I watched other customers come in and out of the store and got a strong feeling that the paleo template is something that white people spend a lot of time thinking about between sessions of CrossFit.
My daughter told me that a boy in her third-grade class said, “Pizza is bad for you.”
She said, “Why?”
“Because it has cheese.”
“What’s bad about cheese?”
“Well,” he said, “cheese has milk in it.”
“Wait, what’s bad about milk?”
He said, “It’s bad for your bones.”
“No,” my daughter said. “I’m pretty sure milk is good for your bones.”
“No, it’s not.”
“Prove it,” she said.
“No one drinks milk in my family, and none of us has ever broken a bone.”

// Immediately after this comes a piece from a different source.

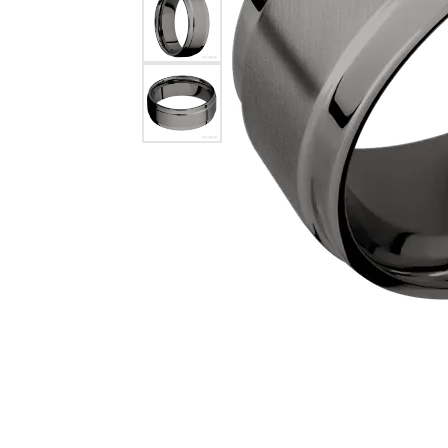
COUNT MENU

She said, “I think that means your family is too careful.”
Me, I drink coffee every day, usually twice a day, often three times. Sometimes four. I’ve had five cups in a single sitting, writing and drinking coffee like it's Gatorade.
When it’s 7:21 in the evening and I’m making a fresh pot of coffee, and my hands are shaking like a junkie as he puts the lighter under the spoon, I should be thinking, How did I get here? Or, What’s wrong with me?
Instead, I’m thinking, I just need one more cup. You know? One more.
For a month, the top Google search for Kate Upton was: “Kate Upton Is Fat.”
Peter Brown Hoffmeister’s memoir is titled The End of Boys. In his first novel, Graphic the Valley, dirtbags and wanderers eat out of dumpsters, finish tourist leftovers in Yosemite Valley, and scrounge food abandoned in bear boxes.